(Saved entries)
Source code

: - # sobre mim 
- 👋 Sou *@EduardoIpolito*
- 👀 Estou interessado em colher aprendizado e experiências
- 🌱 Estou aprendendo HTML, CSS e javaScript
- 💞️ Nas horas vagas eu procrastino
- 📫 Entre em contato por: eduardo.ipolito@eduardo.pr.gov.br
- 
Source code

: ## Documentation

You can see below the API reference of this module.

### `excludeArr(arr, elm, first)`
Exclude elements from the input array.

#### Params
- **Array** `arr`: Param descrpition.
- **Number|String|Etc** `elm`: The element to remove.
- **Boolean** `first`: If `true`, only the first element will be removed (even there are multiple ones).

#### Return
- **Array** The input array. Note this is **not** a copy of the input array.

- PROBLEM STATEMENT: Recast every line of the rows above as a JSON list of strings, one string per line, leaving out blank lines.

- ANSWER TO THIS PROBLEM:
[
  "Source code",
  ": - # sobre mim ",
  "- 👋 Sou *@EduardoIpolito*",
  "- 👀 Estou interessado em colher aprendizado e experiências",
  "- 🌱 Estou aprendendo HTML, CSS e javaScript",
  "- 💞️ Nas horas vagas eu procrastino",
  "- 📫 Entre em contato por: eduardo.ipolito@eduardo.pr.gov.br",
  "- ",
  "Source code",
  ": ## Documentation",
  "You can see below the API reference of this module.",
  "### `excludeArr(arr, elm, first)`",
  "Exclude elements from the input array.",
  "#### Params",
  "- **Array** `arr`: Param descrpition.",
  "- **Number|String|Etc** `elm`: The element to remove.",
  "- **Boolean** `first`: If `true`, only the first element will be removed (even there are multiple ones).",
  "#### Return",
  "- **Array** The input array. Note this is **not** a copy of the input array."
]